- **Aim of the exercise**
Using the immigration bill article below, decide whether each statement agrees with it. Answer yes or no, and quote the words from the article that decide it.
1. Fifteen Democrats helped defeat the bill.
2. Russell Pearce is a U.S. senator from Arizona.
3. Harry Reid said after the vote that immigration reform would be dead until new elections.

====== Text excerpt ======

The bill's failure, 46 to 53, came despite the fact that two cabinet secretaries lobbied senators at the door as they prepared to vote on President Bush's top domestic priority. Fifteen Democrats and an Independent joined 37 Republicans to derail the bill.
"Enforcement first," or even "enforcement only," is how opponents of the Senate bill describe their alternative to immigration reform. That is, enforce the laws already on the books, and life in the US will become uncomfortable enough that many of the 12 million illegal immigrants now here will leave of their own volition. Beef up the border, and fewer will make it into the US in the first place.
"What we'd like to see is [government officials] enforce the laws that currently exist, which they have never done," says Ira Mehlman of The Federation of American Immigration Reform (FAIR) in Washington. "Most Americans fundamentally find objectionable that to even consider enforcing our laws we have to first make a deal with the people who break the laws."
Russell Pearce, a state lawmaker in Arizona and sponsor of a bill there to sanction employers who hire undocumented workers, calls this approach "attrition by enforcement." "One stop at a time [of a suspected illegal immigrant]. One employer at a time. Shut down the rides, turn down the lights, the crowd goes home," says Mr. Pearce.
Whether this approach could be effective, and at what cost in terms of both dollars and human misery, is hotly debated. Some insist it would not, in fact, empty America of illegal immigrants, but would only drive those here deeper underground, increasing the likelihood that they would be exploited and abused.
Critics of "enforcement only," in fact, say some laws on the books today are unenforceable. "To be able to enforce the law, we must have an enforceable law," Sen. Jon Kyl (R) of Arizona, an architect of the downed bill, had argued before Thursday's vote. He cited the law governing workplace enforcement as not providing a viable system. "If you don't have a good law to enforce, you can't work that strategy" of attrition.
Supporters of the "grand bargain" on immigration had said that if the Senate rejected this key procedural vote, immigration reform would be dead until new elections. But after the vote, Senate majority leader Harry Reid predicted: "It will come back. It's only a question of when. We're only six months into this Congress."

====== Given data ======

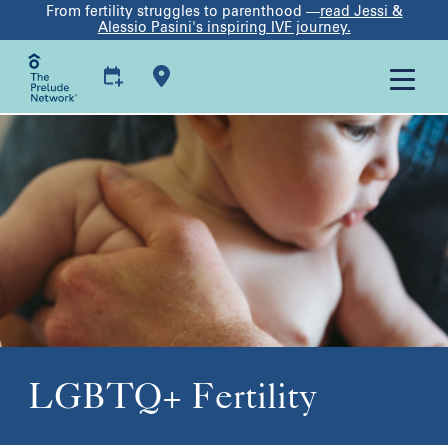
From fertility struggles to parenthood —
read Jessi &
Alessio Pasini's inspiring IVF journey.
LGBTQ+ Fertility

======

- **Problem solution**
1. Yes: "Fifteen Democrats and an Independent joined 37 Republicans to derail the bill."
2. No: "Russell Pearce, a state lawmaker in Arizona"
3. No: "It will come back. It's only a question of when."